Dec. 5 — The Blue Waters supercomputer was the driving petaflop power behind “Enabling Highly-Scalable Remote Memory Access Programming with MPI-3 One Sided,” awarded best technical paper at SC13 on Nov. 21 in Denver, Co.
This paper, written by Robert Gerstenberger, University of Illinois at Urbana-Champaign, and Torsten Hoefler (formally of NCSA) and Maciej Besta, both of ETH Zürich, is a product of a long-term effort by the message passing interface (MPI) community to standardize high-performance communications on today’s networks, most of which offer remote direct memory access (RDMA) features. The team proved the scalability and practicability of the MPI-3 programming interface for exploiting those RDMA networks directly and efficiently for the benefit of the HPC user.
During their nearly full-scale run on Blue Waters, they experienced significant performance improvements in both communications and synchronization. For example, the typical number of instructions needed in a single communication can range from anywhere in the hundreds up to the thousands; however, they were able to reduce the number to 78. This communication improvement also meant an improvement in overheads, down to 20 nanoseconds from the typical 100-500. And the successes didn’t end there; on the synchronization side, the group designed protocols to support scaling to millions of cores, enabling access to extremely large systems for the user.
“These results change your way of thinking. It changes your way of programming. Which is very important in the sense that we can now actually distinguish between communication and synchronization; subsequently, the user has those two tools separately at their disposal,” says co-author Torsten Hoefler, assistant professor of Computer Science at ETH Zürich and formally leader of the modeling and simulations efforts with the Blue Waters project at NCSA.
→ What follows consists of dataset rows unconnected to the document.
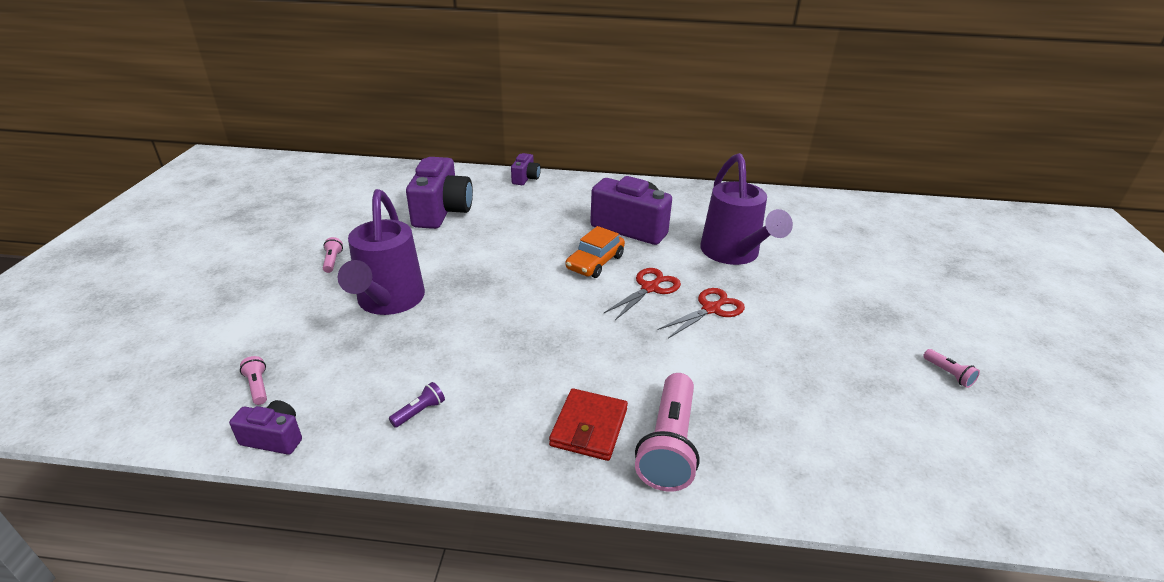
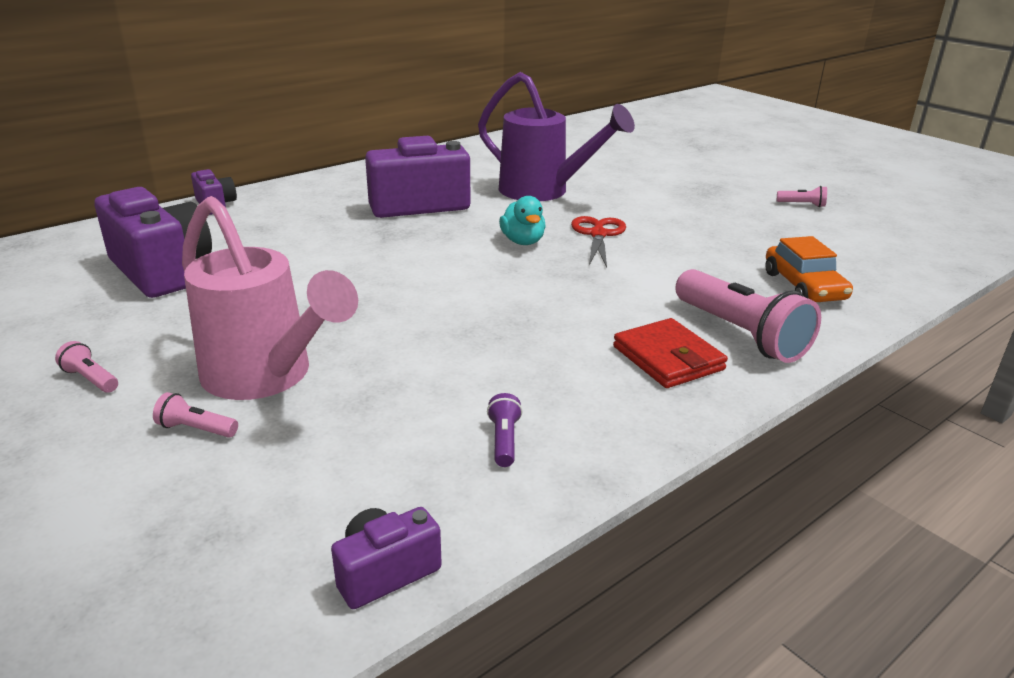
camera: 45 degrees left, 5 degrees down
pink flashlight [240,356,267,405] -> pink flashlight moved to [153,392,238,438]
purple watering can [338,189,425,315] -> pink watering can [182,196,358,400]
orange car [566,226,625,278] -> orange car moved to [765,236,853,302]
red scissors [604,268,681,320] -> turquoise duck [499,196,546,245]

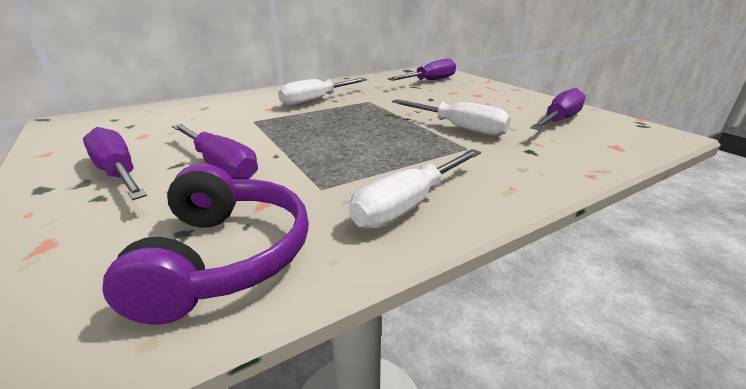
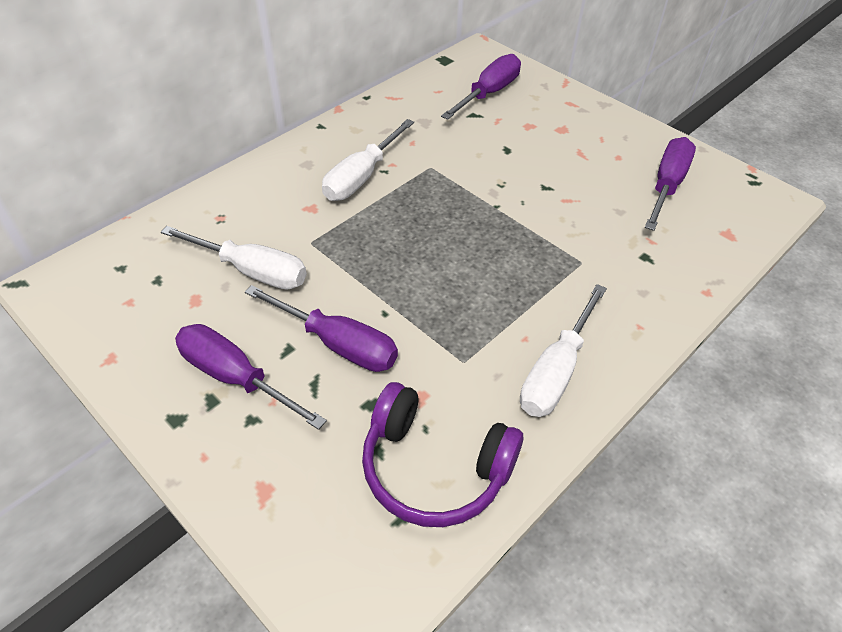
camera: 15 degrees left, 20 degrees up
purple headphones [102,164,309,324] -> purple headphones turned 135 degrees clockwise [362,382,523,527]
white screwdriver [392,100,511,136] -> white screwdriver moved to [161,226,307,290]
Armed with this new information, the user has the ability to go in and change the application at the critical parts while leaving everything else intact. And being able to stay within the same programming model like that, allows the user to easily port existing code to a new mode.
“So that is one rather powerful motive moving all applications forward. There are users moving towards low-level DMAP implementations on Blue Waters, and those users could just go to a standardized interface and then have the portability benefits,” continues Hoefler. “We are now enabling a portable mode of high-performance scalable programming. That is the big benefit.”
The full paper can be found in the ACM Digital Library at http://dl.acm.org/citation.cfm?doid=2503210.2503286.